→ **EXCERPTED RECORDS**:
────────────────────

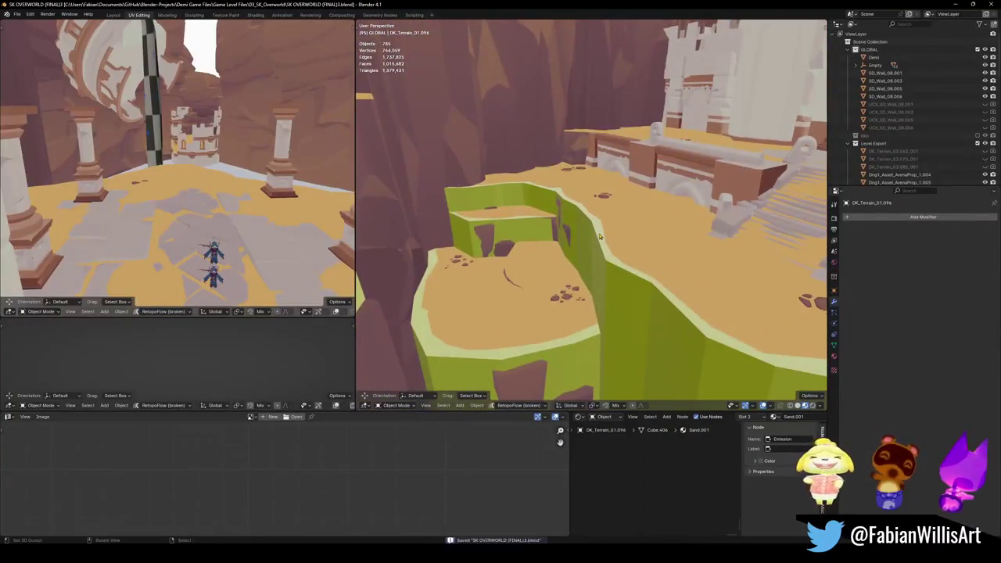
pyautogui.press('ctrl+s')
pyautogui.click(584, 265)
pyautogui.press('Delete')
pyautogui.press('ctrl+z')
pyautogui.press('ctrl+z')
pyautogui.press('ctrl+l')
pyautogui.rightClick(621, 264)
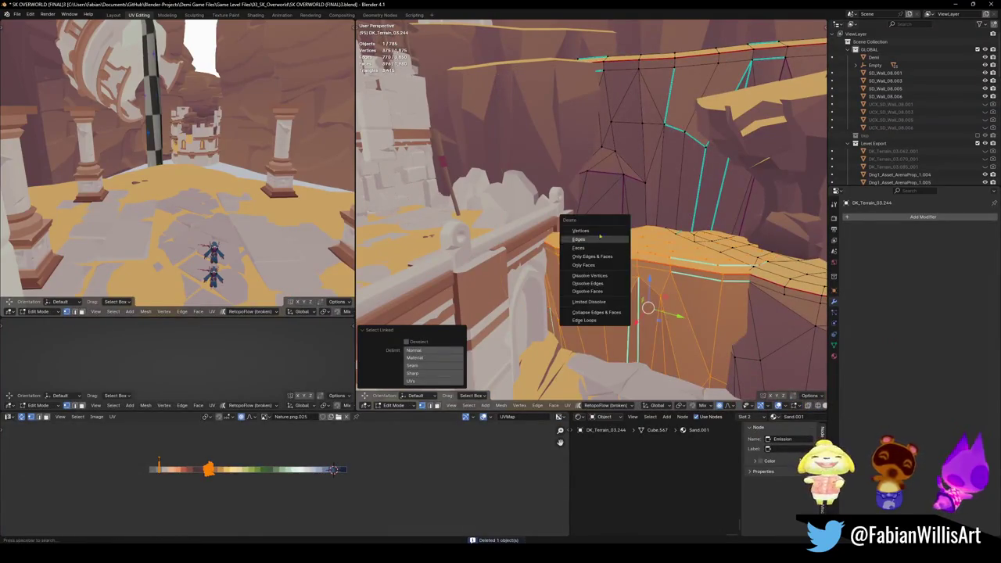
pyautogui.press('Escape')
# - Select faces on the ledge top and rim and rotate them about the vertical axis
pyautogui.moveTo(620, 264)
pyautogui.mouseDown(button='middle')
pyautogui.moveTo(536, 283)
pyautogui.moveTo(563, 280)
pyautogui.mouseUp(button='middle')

────────────────────

From the entries above, copy every line that holds the word "button".

→ **RESPONSE TO THE EXERCISE**:
pyautogui.mouseDown(button='middle')
pyautogui.mouseUp(button='middle')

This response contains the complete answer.